An extract from Kent Beck's Extreme Programming Explained:

Chapter 6. Learning to Drive

We need to control the development of software by making many small adjustments, not by making a few large adjustments, kind of like driving a car. This means that we will need the feedback to know when we are a little off, we will need many opportunities to make corrections, and we will have to be able to make those corrections at a reasonable cost.

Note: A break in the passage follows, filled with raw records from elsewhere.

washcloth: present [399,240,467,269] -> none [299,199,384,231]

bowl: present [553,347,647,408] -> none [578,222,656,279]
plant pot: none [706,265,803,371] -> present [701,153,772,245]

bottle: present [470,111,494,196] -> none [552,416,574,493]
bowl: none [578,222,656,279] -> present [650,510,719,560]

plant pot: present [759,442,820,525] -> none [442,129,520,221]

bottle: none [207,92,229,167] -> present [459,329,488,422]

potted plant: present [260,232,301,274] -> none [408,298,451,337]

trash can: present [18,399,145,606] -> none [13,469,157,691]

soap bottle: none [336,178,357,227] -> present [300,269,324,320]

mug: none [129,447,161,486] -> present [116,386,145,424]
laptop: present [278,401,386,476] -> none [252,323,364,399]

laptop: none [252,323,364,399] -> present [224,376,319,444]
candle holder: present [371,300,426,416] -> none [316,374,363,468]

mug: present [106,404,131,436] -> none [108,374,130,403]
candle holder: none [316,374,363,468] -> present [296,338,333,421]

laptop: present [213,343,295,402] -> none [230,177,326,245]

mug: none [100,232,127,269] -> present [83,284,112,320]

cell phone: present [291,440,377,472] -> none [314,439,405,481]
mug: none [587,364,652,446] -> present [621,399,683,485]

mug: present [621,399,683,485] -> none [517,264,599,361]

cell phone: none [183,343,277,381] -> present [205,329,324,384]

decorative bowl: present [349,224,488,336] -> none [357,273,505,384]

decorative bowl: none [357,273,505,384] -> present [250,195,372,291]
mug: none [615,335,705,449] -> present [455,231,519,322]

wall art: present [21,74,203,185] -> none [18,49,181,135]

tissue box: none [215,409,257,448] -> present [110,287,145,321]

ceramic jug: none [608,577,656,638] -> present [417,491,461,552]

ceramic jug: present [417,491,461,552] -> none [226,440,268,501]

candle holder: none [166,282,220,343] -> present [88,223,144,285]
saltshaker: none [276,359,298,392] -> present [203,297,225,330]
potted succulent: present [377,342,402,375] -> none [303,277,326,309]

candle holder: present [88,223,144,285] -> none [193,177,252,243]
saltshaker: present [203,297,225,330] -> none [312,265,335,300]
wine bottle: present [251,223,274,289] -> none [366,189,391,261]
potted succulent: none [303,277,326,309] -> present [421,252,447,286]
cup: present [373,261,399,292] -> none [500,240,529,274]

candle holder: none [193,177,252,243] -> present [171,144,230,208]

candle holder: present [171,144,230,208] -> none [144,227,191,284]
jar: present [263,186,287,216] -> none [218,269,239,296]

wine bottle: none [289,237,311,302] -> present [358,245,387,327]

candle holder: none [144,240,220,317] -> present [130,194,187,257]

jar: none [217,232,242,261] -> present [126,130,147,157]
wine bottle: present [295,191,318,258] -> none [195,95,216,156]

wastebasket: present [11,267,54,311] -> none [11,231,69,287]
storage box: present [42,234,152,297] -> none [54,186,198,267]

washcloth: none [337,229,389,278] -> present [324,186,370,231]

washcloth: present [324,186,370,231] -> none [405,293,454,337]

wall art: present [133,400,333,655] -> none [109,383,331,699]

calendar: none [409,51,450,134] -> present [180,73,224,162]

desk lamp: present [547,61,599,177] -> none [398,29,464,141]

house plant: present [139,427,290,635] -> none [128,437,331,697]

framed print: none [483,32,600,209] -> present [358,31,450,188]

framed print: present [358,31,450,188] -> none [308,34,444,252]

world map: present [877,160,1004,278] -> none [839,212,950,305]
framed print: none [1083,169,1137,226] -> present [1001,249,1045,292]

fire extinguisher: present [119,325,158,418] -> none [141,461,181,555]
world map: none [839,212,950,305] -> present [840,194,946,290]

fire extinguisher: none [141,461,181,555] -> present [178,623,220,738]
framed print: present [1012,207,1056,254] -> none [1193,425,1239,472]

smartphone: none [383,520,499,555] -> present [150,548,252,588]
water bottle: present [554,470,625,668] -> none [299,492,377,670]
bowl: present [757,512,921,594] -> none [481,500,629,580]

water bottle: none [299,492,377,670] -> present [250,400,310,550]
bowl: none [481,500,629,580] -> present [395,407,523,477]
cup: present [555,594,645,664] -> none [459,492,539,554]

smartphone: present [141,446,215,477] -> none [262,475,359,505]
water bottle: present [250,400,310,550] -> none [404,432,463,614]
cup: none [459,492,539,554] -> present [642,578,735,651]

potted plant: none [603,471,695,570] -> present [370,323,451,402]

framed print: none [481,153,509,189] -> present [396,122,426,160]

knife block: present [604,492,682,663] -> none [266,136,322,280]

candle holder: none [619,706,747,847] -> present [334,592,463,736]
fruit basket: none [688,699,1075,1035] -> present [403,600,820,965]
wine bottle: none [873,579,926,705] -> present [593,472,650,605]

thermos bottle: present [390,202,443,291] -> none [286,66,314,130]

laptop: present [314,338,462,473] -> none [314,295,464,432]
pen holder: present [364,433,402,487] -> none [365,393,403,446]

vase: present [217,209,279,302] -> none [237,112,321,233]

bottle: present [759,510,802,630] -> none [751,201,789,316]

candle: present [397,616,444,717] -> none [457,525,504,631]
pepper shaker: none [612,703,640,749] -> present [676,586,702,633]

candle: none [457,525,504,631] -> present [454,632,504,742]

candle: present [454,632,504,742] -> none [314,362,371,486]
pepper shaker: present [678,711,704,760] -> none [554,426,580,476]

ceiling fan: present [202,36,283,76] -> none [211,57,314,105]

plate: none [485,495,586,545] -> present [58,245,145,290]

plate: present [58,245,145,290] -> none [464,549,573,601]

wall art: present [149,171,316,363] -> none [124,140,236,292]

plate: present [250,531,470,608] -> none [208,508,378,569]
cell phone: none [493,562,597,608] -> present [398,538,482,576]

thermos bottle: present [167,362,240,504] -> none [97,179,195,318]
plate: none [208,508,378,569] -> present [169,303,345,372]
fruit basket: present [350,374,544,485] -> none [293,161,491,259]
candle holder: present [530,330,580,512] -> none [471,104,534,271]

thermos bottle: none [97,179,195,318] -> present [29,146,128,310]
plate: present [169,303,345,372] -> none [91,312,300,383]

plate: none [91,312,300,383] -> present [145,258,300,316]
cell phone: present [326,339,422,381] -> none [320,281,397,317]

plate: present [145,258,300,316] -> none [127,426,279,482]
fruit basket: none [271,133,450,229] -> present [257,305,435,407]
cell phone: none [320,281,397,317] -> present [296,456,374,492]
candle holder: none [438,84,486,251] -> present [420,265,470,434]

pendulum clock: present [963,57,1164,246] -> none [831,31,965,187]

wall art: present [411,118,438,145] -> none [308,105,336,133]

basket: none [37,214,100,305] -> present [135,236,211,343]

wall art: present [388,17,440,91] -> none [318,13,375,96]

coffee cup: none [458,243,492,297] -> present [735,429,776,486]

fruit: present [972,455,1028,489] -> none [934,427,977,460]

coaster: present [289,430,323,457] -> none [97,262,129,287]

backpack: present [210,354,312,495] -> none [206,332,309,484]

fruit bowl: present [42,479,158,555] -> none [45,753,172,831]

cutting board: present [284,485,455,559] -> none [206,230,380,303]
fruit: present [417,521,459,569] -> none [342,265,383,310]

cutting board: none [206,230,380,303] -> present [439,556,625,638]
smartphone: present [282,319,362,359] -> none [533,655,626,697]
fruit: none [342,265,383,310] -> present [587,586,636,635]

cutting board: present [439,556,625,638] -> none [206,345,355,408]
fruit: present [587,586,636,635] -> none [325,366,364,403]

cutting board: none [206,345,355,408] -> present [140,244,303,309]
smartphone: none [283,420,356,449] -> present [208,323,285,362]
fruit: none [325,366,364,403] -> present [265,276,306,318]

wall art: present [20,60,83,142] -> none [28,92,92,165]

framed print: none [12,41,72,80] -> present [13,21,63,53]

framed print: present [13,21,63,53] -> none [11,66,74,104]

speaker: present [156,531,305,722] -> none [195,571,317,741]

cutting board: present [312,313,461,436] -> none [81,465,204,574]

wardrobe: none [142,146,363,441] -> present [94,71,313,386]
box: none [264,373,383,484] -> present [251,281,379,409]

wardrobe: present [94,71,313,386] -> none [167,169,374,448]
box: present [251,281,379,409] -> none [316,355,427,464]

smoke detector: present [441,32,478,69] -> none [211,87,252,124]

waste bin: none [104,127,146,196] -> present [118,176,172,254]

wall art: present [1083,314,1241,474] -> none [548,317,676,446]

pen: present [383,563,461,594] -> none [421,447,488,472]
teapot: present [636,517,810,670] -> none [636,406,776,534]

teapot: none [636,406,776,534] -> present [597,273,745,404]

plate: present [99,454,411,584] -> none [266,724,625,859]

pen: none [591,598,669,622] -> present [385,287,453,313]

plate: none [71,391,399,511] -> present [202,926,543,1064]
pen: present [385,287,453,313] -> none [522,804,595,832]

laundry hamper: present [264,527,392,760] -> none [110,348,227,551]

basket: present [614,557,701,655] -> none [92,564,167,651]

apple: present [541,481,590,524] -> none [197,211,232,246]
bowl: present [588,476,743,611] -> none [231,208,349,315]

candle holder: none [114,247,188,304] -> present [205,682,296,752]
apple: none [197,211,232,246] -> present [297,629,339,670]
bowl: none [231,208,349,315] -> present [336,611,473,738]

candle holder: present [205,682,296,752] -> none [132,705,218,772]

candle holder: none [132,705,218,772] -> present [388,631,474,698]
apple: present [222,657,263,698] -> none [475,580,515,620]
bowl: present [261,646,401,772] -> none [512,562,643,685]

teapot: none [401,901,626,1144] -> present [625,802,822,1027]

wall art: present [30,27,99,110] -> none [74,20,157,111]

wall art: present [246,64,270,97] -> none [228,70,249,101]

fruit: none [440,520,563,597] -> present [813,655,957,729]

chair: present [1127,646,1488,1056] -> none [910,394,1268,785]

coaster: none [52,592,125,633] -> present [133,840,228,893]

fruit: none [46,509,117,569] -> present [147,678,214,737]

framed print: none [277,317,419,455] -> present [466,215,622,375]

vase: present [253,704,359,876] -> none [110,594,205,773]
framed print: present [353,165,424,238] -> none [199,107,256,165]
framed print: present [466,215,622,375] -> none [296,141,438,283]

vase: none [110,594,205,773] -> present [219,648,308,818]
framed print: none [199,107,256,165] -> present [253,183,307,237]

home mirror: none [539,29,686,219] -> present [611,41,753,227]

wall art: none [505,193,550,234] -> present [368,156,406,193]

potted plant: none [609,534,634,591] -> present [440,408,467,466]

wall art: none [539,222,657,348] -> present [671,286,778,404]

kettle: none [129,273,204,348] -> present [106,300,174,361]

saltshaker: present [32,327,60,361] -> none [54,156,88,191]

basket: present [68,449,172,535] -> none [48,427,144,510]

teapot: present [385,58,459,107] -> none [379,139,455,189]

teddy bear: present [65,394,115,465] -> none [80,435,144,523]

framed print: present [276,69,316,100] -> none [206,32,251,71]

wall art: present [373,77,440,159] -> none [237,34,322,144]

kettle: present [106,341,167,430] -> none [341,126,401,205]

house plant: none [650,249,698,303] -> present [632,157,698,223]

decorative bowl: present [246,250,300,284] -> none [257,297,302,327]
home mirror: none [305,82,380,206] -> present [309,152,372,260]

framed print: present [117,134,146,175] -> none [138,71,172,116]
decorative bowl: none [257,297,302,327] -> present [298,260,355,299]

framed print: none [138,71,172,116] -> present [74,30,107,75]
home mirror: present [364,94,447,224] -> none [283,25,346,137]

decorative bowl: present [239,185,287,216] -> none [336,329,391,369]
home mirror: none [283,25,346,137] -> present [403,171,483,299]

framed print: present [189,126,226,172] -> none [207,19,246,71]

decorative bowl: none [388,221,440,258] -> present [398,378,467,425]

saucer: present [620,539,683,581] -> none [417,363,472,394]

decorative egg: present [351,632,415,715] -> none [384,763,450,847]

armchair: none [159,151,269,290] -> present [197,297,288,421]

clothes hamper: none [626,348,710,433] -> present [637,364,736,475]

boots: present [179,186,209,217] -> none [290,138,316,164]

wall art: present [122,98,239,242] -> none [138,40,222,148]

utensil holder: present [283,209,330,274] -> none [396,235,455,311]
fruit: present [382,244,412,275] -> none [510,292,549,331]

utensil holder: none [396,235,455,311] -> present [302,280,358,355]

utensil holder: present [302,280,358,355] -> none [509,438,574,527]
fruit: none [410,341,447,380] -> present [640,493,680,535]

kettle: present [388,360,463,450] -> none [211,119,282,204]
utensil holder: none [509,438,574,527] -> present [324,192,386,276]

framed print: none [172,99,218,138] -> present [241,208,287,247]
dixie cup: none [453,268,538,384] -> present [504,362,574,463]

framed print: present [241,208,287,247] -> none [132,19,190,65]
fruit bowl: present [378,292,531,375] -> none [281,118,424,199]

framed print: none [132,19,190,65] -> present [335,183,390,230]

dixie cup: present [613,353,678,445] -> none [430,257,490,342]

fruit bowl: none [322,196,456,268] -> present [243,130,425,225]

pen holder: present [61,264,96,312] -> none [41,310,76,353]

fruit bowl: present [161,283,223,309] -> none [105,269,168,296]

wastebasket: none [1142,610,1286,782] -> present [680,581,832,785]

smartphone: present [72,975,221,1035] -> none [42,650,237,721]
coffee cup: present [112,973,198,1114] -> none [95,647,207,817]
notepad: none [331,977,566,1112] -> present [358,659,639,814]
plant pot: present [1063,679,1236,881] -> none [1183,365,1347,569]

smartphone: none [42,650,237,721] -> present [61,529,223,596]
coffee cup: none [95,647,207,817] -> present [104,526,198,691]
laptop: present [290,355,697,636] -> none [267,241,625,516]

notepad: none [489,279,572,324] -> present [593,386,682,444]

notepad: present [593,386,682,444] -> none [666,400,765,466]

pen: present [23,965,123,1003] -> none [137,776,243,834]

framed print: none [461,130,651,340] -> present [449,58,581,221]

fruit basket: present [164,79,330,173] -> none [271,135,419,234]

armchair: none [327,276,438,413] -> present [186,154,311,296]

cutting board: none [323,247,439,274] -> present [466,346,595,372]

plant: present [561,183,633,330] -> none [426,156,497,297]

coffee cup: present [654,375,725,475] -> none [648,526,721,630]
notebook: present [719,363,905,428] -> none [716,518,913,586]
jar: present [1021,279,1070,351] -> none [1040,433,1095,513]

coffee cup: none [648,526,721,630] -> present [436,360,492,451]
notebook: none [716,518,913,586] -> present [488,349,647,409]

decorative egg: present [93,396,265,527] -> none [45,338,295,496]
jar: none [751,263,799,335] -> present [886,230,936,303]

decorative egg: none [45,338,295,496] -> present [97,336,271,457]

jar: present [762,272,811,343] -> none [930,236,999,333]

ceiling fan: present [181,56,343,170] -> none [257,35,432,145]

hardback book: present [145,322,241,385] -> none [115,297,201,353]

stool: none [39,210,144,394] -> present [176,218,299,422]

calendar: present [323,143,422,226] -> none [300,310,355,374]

Now we have the general shape of the problem - the tremendous cost of risk, and the opportunity to manage that risk through options - and the resource needed to shape the solution: the freedom to make changes later in the cycle without significantly increased cost. Now we need to begin to bring the solution into focus. The first thing we need is a metaphor, a shared story that we can turn to in times of stress or decision to help keep us doing the right thing. I can remember clearly the day I first began learning to drive. My mother and I were driving up Interstate 5 near Chico, California, a straight, flat stretch of road where the highway stretches right to the horizon. My mom had me reach over from the passenger seat and hold the steering wheel. She let me get the feel of how motion of the wheel affected the direction of the car. Then she told me, "Here's how you drive. Line the car up in the middle of the lane, straight toward the horizon." I very carefully squinted straight down the road. I got the car smack dab in the middle of the lane, pointed right down the middle of the road. I was doing great. My mind wandered a little... I jerked back to attention as the car hit the gravel. My mom (her courage now amazes me) gently got the car back straight on the road. Then she actually taught me about driving. "Driving is not about getting the car going in the right direction. Driving is about constantly paying attention, making a little correction this way, a little correction that way." This is the paradigm for XP. There is no such thing as straight and level. Even if things seem to be going perfectly, you don't take your eyes off the road. Change is the only constant. Always be prepared to move a little this way, a little that way. Sometimes maybe you have to move in a completely different direction. That's life as a programmer.